Thursday’s annual abstinence event called the Great American Smokeout will focus intense attention on all the dangers of smoking, including second-hand smoke that’s also verified as a cancer-causing killer.
The first smokeout event 35 years ago grew into an American Cancer Society trademarked event, and it immediately attracted widespread interest because it was factually confrontational. The publicity with the observance laid on the line the almost endless medical liabilities created by smoking, and it spurred the smoke-free movement in communities, businesses and institutions, thousands now smoke free in all public places and many workplaces. Many Northeast Mississippi communities and workplaces have become smoke free, especially in interior spaces.
The concept is simple: Don’t smoke for one day, and let that become the first day of a smoke-free life.
The medical reasons are compelling:
* Smokers who quit can expect to live as many as 10 years longer than those who continue to smoke. Lung cancer is the leading cause of cancer death for both men and women.
* Smoke from cigarettes, cigars and pipes contains 4,000 different chemicals, including many that cause cancer, heart disease and other illnesses.
* Second-hand smoke is a death cloud. It can cause the same cancers and other diseases as directly inhaled tobacco smoke. More than 500 Mississippians are projected to die this year from illnesses caused by second-hand smoke.
Overcoming nicotine addiction is difficult, as almost everyone who has ever tried will attest, but the rewards are immediately encouraging and the long-term benefits profound:
* Breaths smells better, stained teeth get whiter, bad-smelling clothes and hair go away, yellow fingers and fingernails disappear, food tastes better, and everyday activities cease being a breathless event and,
* 20 minutes after quitting heart rates and blood pressure drop.
Longer term benefits are life-changing:
* Two weeks to three months after quitting circulation improves and lung function increases.
* One to nine months after quitting coughing and shortness of breath decrease; tiny hair-like structures that move mucus out of the lungs regain normal function.
* One year after quitting the excess risk of coronary heart disease is half that of a smoker’s.
* Stroke risk is reduced to that of a non-smoker five to 15 years after quitting.
* Ten years after quitting, the lung cancer death rate is about half that of a person who continues smoking.
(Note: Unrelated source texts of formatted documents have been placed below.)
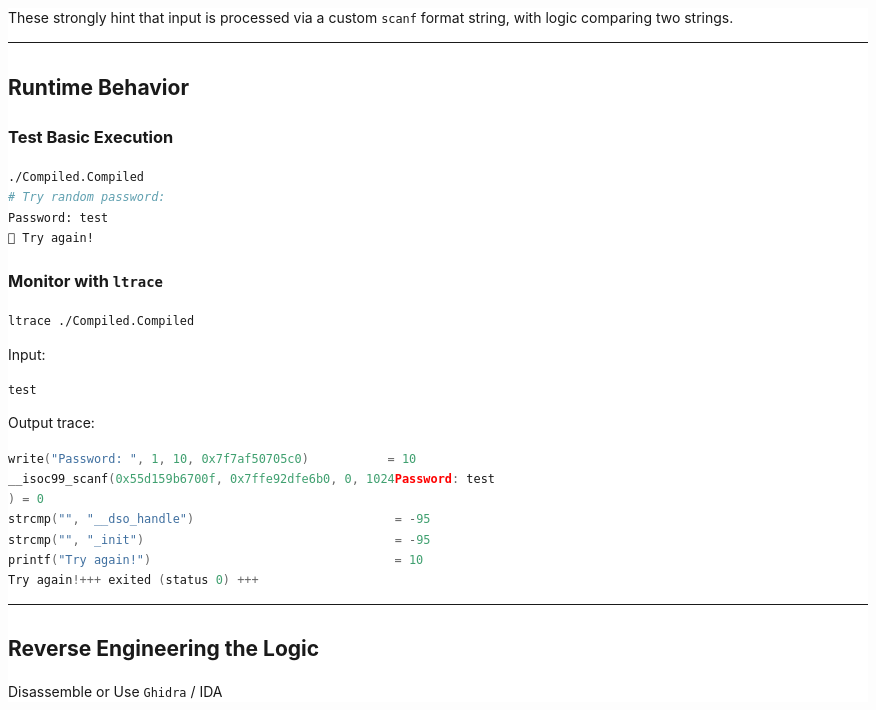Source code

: These strongly hint that input is processed via a custom `scanf` format string, with logic comparing two strings.

---

## Runtime Behavior

### Test Basic Execution

```sh
./Compiled.Compiled
# Try random password:
Password: test
 Try again!
```

### Monitor with `ltrace`

```sh
ltrace ./Compiled.Compiled
```

Input:

```
test
```

Output trace:

```c
write("Password: ", 1, 10, 0x7f7af50705c0)           = 10
__isoc99_scanf(0x55d159b6700f, 0x7ffe92dfe6b0, 0, 1024Password: test
) = 0
strcmp("", "__dso_handle")                            = -95
strcmp("", "_init")                                   = -95
printf("Try again!")                                  = 10
Try again!+++ exited (status 0) +++
```

---

## Reverse Engineering the Logic

Disassemble or Use `Ghidra` / IDA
The risk of cancer of the mouth, throat, esophagus, bladder, cervix, and pancreas decreases.
The Great American Smokeout helped to set the stage for the cultural revolution, turning the public against unrestrained smoking in public venues and encouraging bans in private-sector workplaces.
Like a one-day reprieve leading to cessation, the decline of public smoking acceptability sprang from a single action when Berkeley, Calif., became the first community to limit smoking in restaurants and other public places in 1977.
In 1994, the state of Mississippi filed the first of 24 state lawsuits seeking to recuperate hundreds of millions of dollars from Big Tobacco companies for smokers’ Medicaid bills, and that led to exposure of the false science and outright lies that those firms had used for decades to promote smoking as an acceptable, harmless personal lifestyle enhancement.
Smoking of course remains a choice people can make, but it has been exposed as a deadly addiction.